**ASSIGNMENT:**
Copy, exactly as written, the lines that begin at the one containing "Назови хоть масонами, хоть иллюминатами, хоть" and end at the one containing "MIPS64（RISC-V前身）：MIPS是一种历史悠久的处理器架构，采用". Skip any pictures in the data below.

────────────────────────────────────────

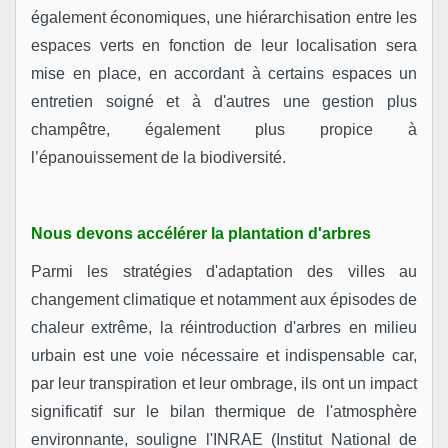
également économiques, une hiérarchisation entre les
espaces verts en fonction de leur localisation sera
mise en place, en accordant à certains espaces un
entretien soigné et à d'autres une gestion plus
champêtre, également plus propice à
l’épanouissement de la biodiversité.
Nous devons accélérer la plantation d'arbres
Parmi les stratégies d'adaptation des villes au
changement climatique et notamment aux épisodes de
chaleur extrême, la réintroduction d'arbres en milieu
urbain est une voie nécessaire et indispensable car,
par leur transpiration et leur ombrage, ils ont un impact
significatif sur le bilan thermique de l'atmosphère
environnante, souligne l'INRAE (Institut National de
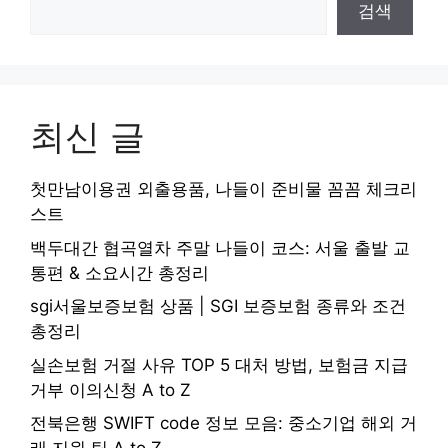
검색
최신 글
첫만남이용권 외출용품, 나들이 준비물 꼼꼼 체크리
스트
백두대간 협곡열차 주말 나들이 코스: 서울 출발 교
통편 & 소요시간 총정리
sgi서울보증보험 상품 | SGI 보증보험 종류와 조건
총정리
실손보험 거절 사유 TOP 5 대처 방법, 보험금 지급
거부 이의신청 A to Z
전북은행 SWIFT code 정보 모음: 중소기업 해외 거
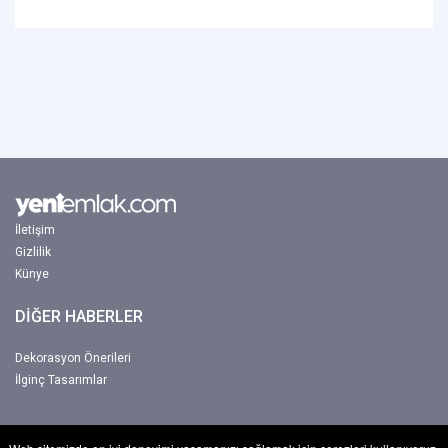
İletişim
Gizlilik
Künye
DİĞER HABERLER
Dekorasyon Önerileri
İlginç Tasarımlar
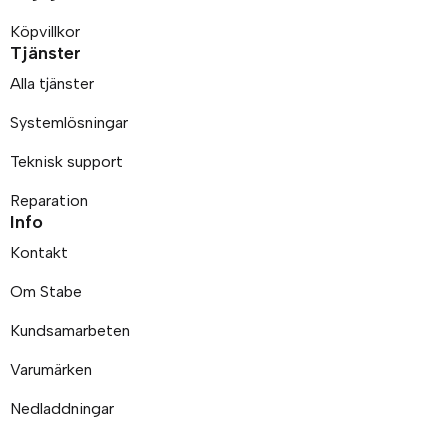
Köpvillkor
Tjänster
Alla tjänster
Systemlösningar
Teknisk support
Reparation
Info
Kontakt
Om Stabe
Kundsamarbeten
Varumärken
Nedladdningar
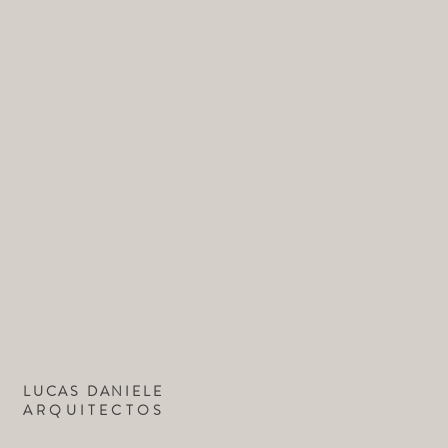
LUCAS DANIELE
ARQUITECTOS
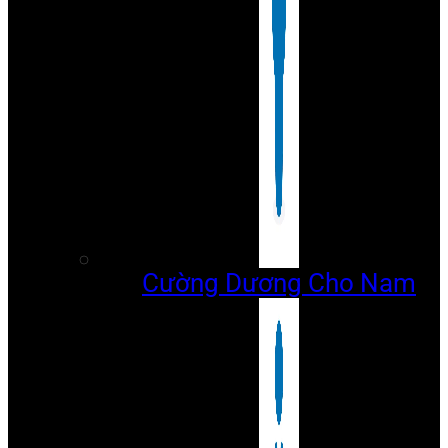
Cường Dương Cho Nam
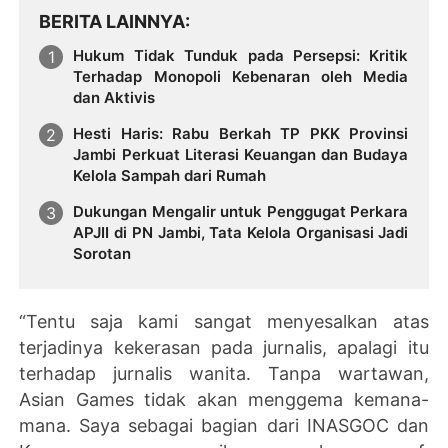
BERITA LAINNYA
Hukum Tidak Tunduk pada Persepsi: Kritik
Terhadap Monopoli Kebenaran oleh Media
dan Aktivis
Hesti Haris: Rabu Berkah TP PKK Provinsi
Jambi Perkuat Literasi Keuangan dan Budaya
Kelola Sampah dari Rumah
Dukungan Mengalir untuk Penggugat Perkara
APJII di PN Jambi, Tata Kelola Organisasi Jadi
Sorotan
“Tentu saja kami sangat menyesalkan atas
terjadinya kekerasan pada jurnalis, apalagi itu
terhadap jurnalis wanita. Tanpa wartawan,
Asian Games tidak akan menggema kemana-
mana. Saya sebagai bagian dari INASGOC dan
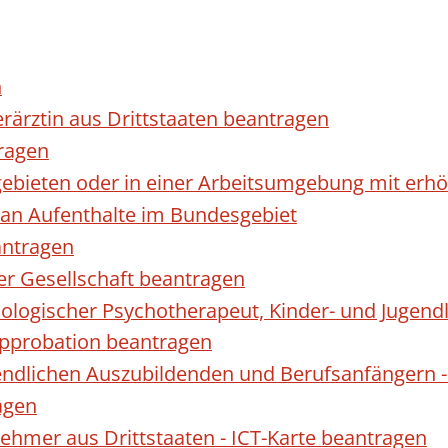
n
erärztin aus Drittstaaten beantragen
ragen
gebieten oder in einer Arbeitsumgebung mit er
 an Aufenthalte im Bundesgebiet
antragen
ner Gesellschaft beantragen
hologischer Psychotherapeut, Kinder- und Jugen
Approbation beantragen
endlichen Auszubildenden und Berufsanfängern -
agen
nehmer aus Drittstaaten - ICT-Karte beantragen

────────────────────────────────────────

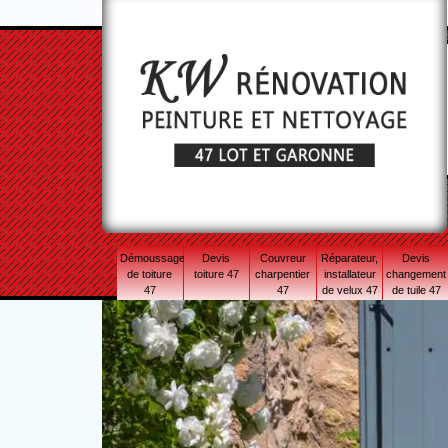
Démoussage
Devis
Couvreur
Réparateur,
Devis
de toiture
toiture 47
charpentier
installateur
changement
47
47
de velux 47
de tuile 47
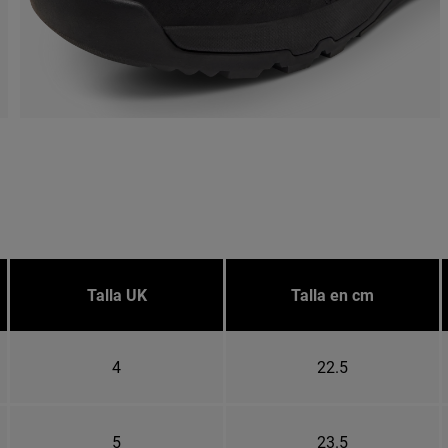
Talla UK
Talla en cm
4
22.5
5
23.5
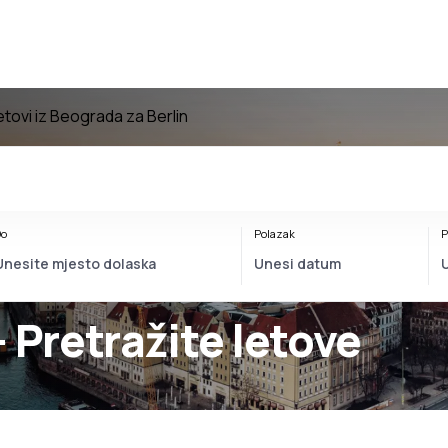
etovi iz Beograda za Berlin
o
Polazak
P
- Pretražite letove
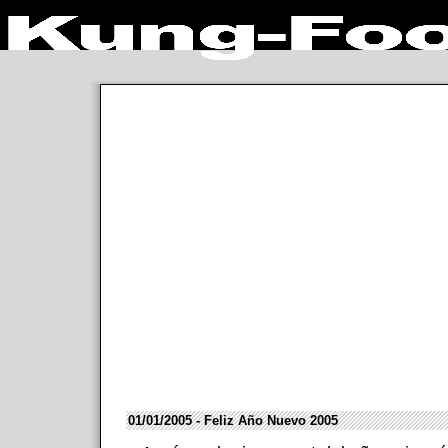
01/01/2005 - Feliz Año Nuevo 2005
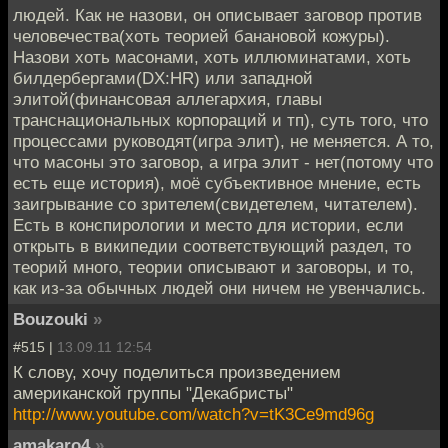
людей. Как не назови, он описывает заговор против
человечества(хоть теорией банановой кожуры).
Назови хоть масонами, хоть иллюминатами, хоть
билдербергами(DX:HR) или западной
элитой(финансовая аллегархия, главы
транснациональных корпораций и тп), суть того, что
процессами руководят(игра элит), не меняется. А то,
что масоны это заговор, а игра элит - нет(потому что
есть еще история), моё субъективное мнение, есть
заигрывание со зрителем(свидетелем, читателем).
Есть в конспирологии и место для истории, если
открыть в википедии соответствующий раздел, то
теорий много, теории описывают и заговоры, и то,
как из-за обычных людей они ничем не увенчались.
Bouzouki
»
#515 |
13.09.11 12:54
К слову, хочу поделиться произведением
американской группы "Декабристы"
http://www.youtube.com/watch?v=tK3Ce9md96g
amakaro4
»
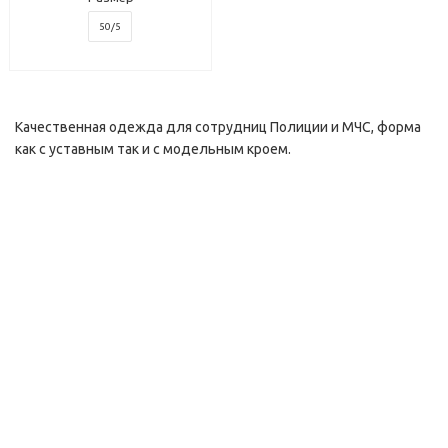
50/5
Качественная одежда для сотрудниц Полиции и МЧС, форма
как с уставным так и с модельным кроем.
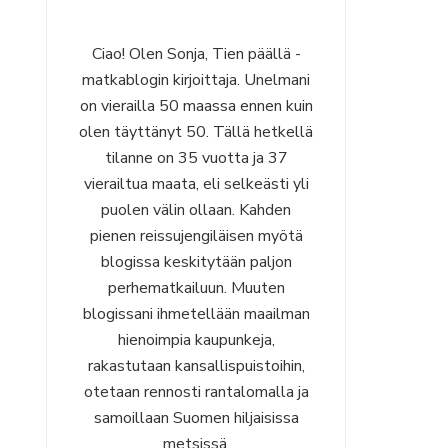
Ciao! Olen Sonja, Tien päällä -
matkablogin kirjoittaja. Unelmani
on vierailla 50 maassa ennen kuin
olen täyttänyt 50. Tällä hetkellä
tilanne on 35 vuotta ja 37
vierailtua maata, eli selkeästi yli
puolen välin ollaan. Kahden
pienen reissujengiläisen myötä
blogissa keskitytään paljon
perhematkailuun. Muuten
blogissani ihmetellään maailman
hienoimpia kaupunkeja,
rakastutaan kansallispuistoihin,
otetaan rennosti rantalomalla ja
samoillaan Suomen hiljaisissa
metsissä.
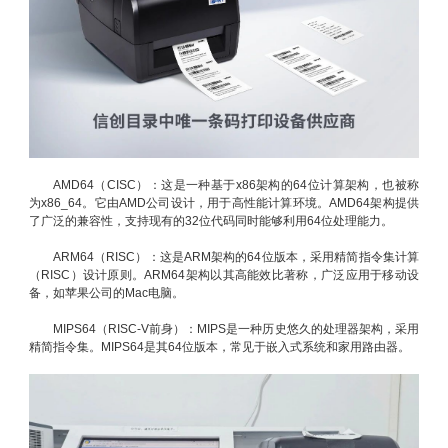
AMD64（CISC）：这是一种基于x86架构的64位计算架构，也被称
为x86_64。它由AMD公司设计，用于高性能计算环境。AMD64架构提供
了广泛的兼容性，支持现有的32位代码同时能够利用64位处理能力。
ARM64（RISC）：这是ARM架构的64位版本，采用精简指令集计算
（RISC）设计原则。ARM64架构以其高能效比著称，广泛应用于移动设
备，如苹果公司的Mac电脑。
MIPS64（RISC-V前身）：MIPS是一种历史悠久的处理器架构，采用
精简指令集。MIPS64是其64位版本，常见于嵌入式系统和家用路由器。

────────────────────────────────────────

**RESPONSE FOR THIS EXERCISE:**
Назови хоть масонами, хоть иллюминатами, хоть
билдербергами(DX:HR) или западной
элитой(финансовая аллегархия, главы
транснациональных корпораций и тп), суть того, что
процессами руководят(игра элит), не меняется. А то,
что масоны это заговор, а игра элит - нет(потому что
есть еще история), моё субъективное мнение, есть
заигрывание со зрителем(свидетелем, читателем).
Есть в конспирологии и место для истории, если
открыть в википедии соответствующий раздел, то
теорий много, теории описывают и заговоры, и то,
как из-за обычных людей они ничем не увенчались.
Bouzouki
»
#515 |
13.09.11 12:54
К слову, хочу поделиться произведением
американской группы "Декабристы"
http://www.youtube.com/watch?v=tK3Ce9md96g
amakaro4
»
50/5
Качественная одежда для сотрудниц Полиции и МЧС, форма
как с уставным так и с модельным кроем.
Ciao! Olen Sonja, Tien päällä -
matkablogin kirjoittaja. Unelmani
on vierailla 50 maassa ennen kuin
olen täyttänyt 50. Tällä hetkellä
tilanne on 35 vuotta ja 37
vierailtua maata, eli selkeästi yli
puolen välin ollaan. Kahden
pienen reissujengiläisen myötä
blogissa keskitytään paljon
perhematkailuun. Muuten
blogissani ihmetellään maailman
hienoimpia kaupunkeja,
rakastutaan kansallispuistoihin,
otetaan rennosti rantalomalla ja
samoillaan Suomen hiljaisissa
metsissä.
AMD64（CISC）：这是一种基于x86架构的64位计算架构，也被称
为x86_64。它由AMD公司设计，用于高性能计算环境。AMD64架构提供
了广泛的兼容性，支持现有的32位代码同时能够利用64位处理能力。
ARM64（RISC）：这是ARM架构的64位版本，采用精简指令集计算
（RISC）设计原则。ARM64架构以其高能效比著称，广泛应用于移动设
备，如苹果公司的Mac电脑。
MIPS64（RISC-V前身）：MIPS是一种历史悠久的处理器架构，采用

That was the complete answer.